The streets in the town were intricate, quite pretty, clean, and showed a lot of town pride. However, the lady in the stark little tourist information office completely failed to mention the huge lake just 2km from the town centre. Mindue, the sewerage treatment plant and overgrown walking tracks we discovered when we did make it to the water may have played some part in her forgetfulness.
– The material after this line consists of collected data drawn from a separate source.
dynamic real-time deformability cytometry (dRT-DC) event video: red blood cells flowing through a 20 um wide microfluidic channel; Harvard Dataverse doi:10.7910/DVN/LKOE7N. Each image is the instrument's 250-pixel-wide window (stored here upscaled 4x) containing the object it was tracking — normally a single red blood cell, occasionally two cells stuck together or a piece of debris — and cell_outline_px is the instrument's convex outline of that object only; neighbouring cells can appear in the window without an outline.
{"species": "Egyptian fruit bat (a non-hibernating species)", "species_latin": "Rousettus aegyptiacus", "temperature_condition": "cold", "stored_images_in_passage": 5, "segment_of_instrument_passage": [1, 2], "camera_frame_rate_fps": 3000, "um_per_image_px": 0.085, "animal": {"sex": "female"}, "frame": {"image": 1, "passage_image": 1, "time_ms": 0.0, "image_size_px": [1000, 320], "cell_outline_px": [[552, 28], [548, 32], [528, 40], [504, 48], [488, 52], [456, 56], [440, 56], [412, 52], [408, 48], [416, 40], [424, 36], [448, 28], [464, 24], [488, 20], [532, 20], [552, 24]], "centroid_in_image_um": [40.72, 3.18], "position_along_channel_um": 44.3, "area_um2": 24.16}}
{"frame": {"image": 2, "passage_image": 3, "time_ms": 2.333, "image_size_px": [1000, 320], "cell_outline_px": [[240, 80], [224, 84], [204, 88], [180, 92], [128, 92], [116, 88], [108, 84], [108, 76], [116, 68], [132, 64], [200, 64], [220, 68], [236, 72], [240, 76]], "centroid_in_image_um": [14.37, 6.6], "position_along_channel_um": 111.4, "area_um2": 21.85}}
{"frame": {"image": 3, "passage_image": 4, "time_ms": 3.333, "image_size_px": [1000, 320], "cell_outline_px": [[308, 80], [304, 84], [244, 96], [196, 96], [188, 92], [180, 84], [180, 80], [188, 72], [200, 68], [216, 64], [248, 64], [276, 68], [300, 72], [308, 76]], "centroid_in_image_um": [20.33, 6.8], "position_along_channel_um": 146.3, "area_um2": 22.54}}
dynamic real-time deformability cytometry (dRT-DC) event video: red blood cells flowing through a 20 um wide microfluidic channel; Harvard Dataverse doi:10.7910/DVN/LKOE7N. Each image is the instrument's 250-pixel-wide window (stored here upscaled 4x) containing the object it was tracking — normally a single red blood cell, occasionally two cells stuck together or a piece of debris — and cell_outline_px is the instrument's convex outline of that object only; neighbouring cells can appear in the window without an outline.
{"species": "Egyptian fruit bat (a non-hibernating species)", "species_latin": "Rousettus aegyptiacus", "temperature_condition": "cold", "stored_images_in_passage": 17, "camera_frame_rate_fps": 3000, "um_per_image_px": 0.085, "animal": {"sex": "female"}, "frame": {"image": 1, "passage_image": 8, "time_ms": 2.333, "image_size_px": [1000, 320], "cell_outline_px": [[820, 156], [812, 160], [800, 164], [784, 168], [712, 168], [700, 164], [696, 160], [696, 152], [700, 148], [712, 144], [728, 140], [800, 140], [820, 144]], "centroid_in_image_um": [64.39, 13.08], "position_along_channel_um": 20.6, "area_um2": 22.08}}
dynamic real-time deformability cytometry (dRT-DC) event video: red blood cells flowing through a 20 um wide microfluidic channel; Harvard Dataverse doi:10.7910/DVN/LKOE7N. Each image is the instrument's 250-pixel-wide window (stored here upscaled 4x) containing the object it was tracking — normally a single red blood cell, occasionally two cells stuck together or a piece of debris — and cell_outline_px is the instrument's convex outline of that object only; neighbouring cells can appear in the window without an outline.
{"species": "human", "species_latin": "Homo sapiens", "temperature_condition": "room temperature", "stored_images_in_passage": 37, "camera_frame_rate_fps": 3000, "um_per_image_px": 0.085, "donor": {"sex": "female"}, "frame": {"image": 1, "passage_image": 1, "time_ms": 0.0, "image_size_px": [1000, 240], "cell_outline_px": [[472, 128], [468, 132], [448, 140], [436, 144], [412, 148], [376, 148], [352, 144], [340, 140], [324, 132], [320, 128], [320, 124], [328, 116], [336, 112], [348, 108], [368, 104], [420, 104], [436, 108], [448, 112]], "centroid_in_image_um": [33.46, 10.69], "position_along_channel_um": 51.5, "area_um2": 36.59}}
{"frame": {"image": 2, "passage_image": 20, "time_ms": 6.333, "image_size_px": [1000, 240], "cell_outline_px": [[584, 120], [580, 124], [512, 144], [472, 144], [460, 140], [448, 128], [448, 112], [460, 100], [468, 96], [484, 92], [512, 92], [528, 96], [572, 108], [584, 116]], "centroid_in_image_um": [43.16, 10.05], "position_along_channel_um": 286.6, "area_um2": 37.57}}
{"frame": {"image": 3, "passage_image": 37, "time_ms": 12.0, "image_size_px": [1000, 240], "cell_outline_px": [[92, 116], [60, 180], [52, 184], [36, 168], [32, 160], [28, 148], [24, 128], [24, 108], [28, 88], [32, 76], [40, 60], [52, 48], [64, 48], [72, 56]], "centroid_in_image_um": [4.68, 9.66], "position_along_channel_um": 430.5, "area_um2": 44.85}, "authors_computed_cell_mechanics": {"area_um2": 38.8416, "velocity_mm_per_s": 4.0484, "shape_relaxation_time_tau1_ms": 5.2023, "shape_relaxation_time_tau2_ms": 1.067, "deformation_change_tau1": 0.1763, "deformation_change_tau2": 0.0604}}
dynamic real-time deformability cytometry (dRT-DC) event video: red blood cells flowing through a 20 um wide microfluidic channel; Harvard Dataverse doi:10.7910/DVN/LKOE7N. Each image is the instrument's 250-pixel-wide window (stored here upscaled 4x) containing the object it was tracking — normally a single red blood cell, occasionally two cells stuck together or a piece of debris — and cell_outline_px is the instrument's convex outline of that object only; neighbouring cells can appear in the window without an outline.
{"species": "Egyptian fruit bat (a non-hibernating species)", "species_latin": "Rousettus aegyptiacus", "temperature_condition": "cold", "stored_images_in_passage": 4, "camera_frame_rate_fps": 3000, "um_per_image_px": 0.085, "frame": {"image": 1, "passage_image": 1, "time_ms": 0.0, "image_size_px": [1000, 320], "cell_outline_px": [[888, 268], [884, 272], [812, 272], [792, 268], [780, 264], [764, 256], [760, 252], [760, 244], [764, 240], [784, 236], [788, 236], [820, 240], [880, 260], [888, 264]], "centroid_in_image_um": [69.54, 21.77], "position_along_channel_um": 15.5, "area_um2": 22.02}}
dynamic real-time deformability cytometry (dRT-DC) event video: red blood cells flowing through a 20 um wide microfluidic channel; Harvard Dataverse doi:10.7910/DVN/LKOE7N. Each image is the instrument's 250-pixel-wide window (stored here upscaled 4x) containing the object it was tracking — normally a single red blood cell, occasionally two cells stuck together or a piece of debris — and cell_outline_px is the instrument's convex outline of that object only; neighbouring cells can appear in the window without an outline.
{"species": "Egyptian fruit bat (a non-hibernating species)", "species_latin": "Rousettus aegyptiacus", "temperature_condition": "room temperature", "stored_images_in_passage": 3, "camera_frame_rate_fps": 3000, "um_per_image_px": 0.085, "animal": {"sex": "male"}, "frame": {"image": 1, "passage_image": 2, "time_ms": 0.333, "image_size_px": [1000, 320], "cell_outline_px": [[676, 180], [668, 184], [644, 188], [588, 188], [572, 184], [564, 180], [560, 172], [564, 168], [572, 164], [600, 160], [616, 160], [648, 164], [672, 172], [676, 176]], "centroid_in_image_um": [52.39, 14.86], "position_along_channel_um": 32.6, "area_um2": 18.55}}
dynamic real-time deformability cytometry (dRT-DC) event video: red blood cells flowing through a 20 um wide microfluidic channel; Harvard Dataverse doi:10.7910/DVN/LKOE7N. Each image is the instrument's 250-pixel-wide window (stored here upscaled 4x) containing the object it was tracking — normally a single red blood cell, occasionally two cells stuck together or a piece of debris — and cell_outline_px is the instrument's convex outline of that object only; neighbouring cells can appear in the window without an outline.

Anyway, this became insignificant when we discovered a windsurfing lodge on the shores of the lake that hired out boards for just a few dollars an hour. The opportunity to windsurf on a lake in the Tatra mountains was WAY too good to miss, and I could’ve stayed a good few days longer if it weren’t for the lady filling her water bottles from the heavily adorned spring on the waters edge. The sewage treatment plant we passed was constructed to service the town and was apparently the only one on the lake, and as she waved idly to the scatter of villages around the lake shore I looked at the dubiously brown water in the lake and figured once was enough.